6

The problem

I have a RabbitMQ Server that serves as a queue hub for one of my systems. In the last week or so, its producers come to a complete halt every few hours.

What have I tried

Brute force

  • Stopping the consumers releases the lock for a few minutes, but then blocking returns.
  • Restarting RabbitMQ solved the problem for a few hours.
  • I have some automatic script that does the ugly restarts, but it's obviously far from a proper solution.

Allocating more memory

Following cantSleepNow's answer, I have increased the memory allocated to RabbitMQ to 90%. The server has a whopping 16GB of memory and the message count is not very high (millions per day), so that does not seem to be the problem.

From the command line:

sudo rabbitmqctl set_vm_memory_high_watermark 0.9

And with /etc/rabbitmq/rabbitmq.config:

[
   {rabbit,
   [
     {loopback_users, []},
     {vm_memory_high_watermark, 0.9}
   ]
   }
].

Code & Design

I use Python for all consumers and producers.

Producers

The producers are API server that serve calls. Whenever a call arrives, a connection is opened, a message is sent and the connection is closed.

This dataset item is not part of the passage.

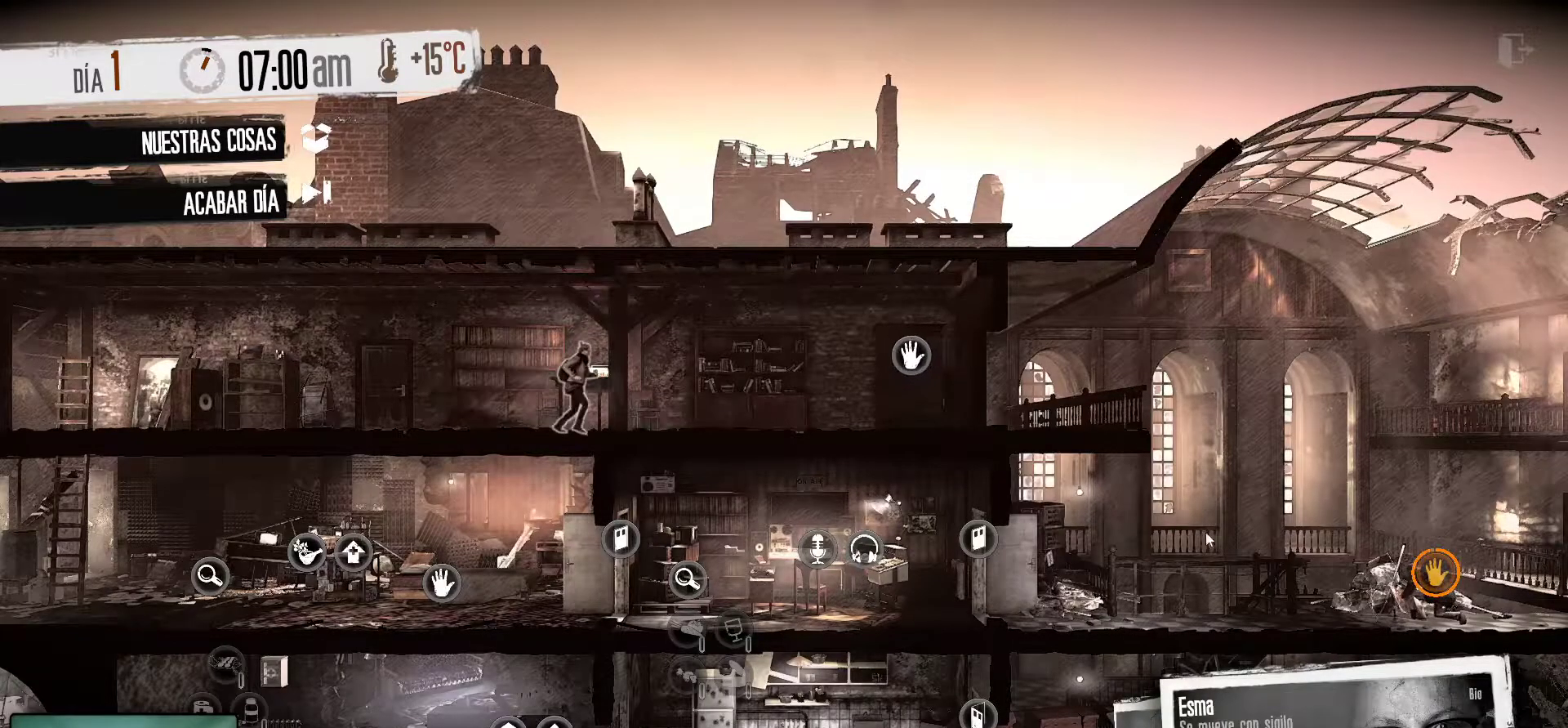
{"keys": [], "mouse": [], "mouse_move": "still", "events": []}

from kombu import Connection

def send_message_to_queue(host, port, queue_name, message):
    """Sends a single message to the queue."""
    with Connection('amqp://guest:guest@%s:%s//' % (host, port)) as conn:
        simple_queue = conn.SimpleQueue(name=queue_name, no_ack=True)
        simple_queue.put(message)
        simple_queue.close()

Consumers

The consumers slightly differ from each other, but generally use the following pattern - opening a connection, and waiting on it until a message arrives. The connection can stay opened for long period of times (say, days).

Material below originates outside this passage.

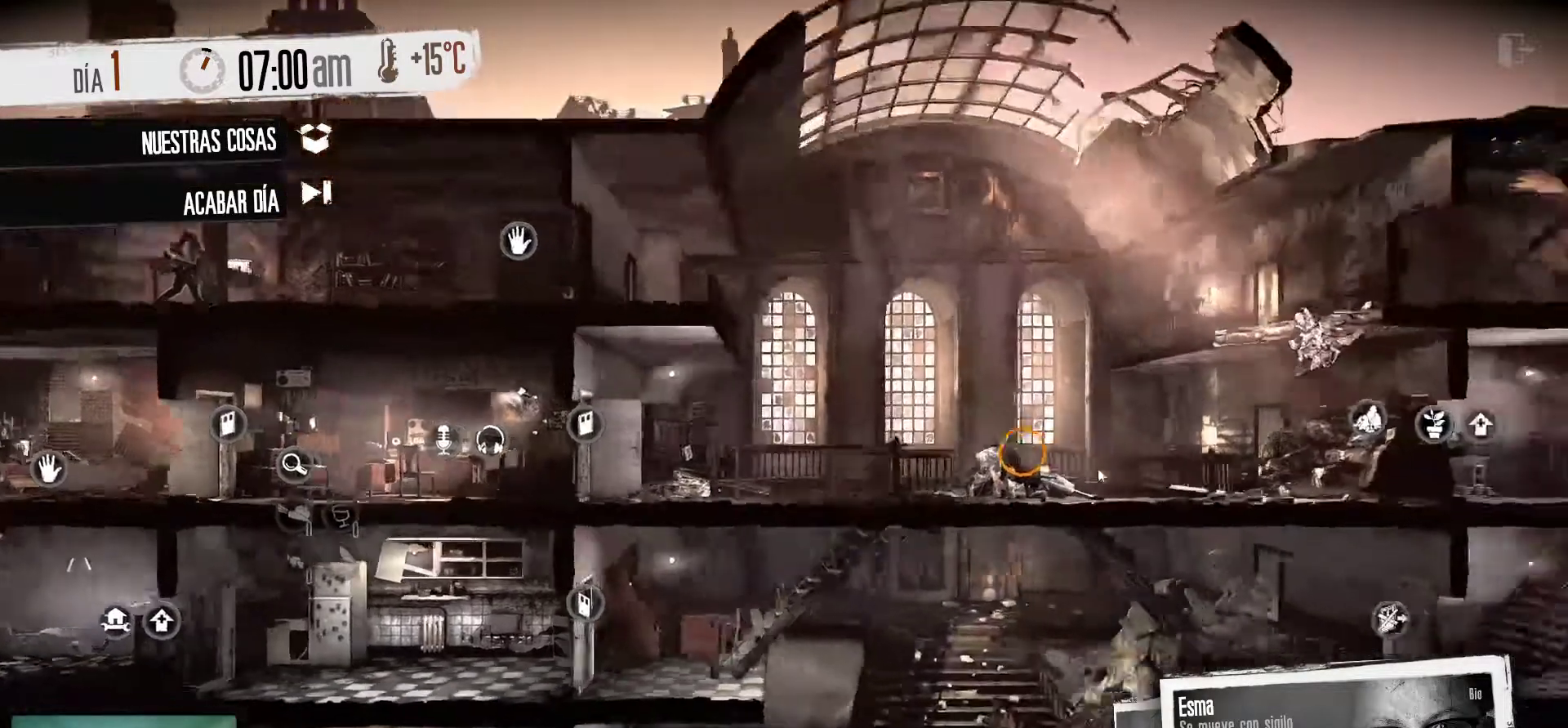
{"keys": [], "mouse": [], "mouse_move": "up-left", "events": []}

with Connection('amqp://whatever:whatever@whatever:whatever//') as conn:
    while True:
        queue = conn.SimpleQueue(queue_name)
        message = queue.get(block=True)
        message.ack()

Design reasoning

  • Consumers always need to keep an open connection with the queue server
  • The Producer session should only live during the lifespan of the API call

This design had caused no problems till about one week ago.

Web view dashboard

The web console shows that the consumers in 127.0.0.1 and 172.31.38.50 block the consumers from 172.31.38.50, 172.31.39.120, 172.31.41.38 and 172.31.41.38.

Blocking / Blocked queues

System metrics

Just to be on the safe side, I checked the server load. As expected, the load average and CPU utilization metrics are low.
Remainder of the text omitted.